DATA UNDER STUDY:

::::::::

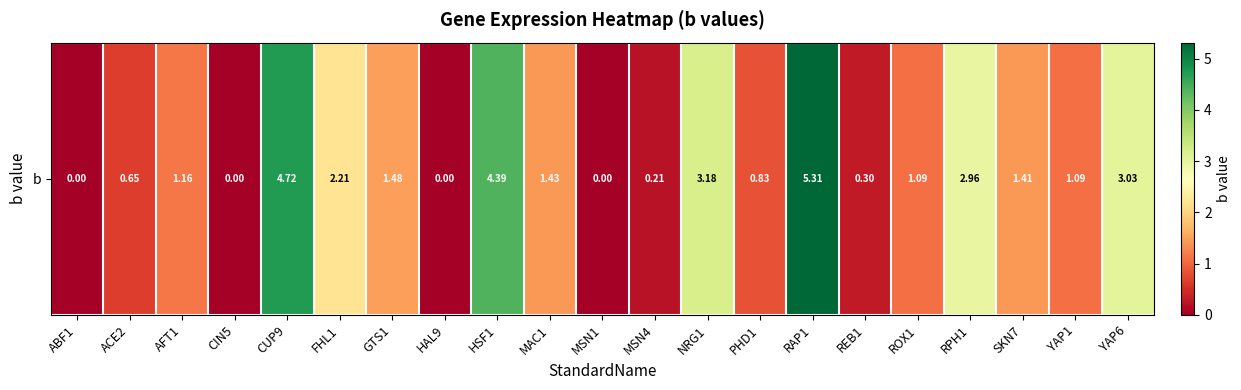

True or false: the data shows 0.3 at REB1.

True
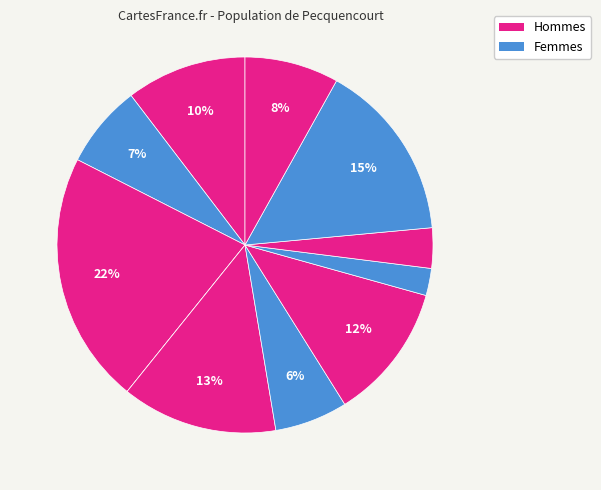

How many segments does this pie chart have?

11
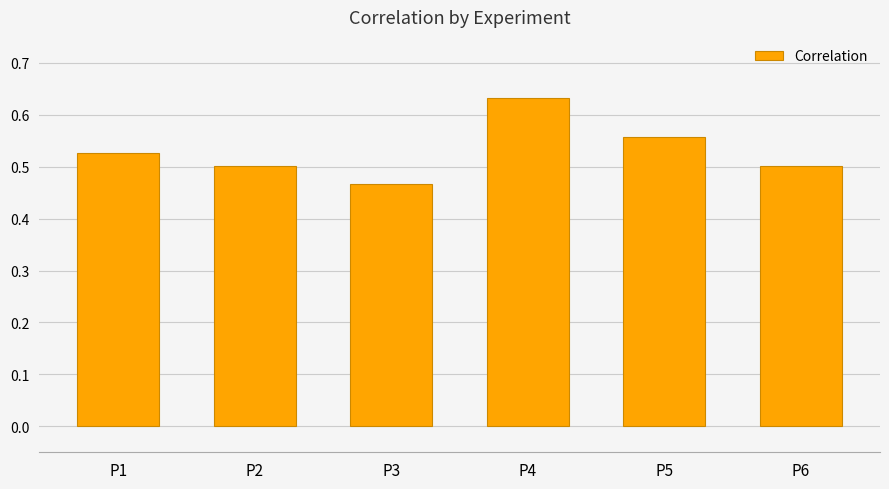

At which label is the value closest to 0?

P3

::::::::

WORK ORDER: Copy out each of the lines above word for word, leaving out the pictures.

TASK SOLUTION:
True or false: the data shows 0.3 at REB1.

True

How many segments does this pie chart have?

11

At which label is the value closest to 0?

P3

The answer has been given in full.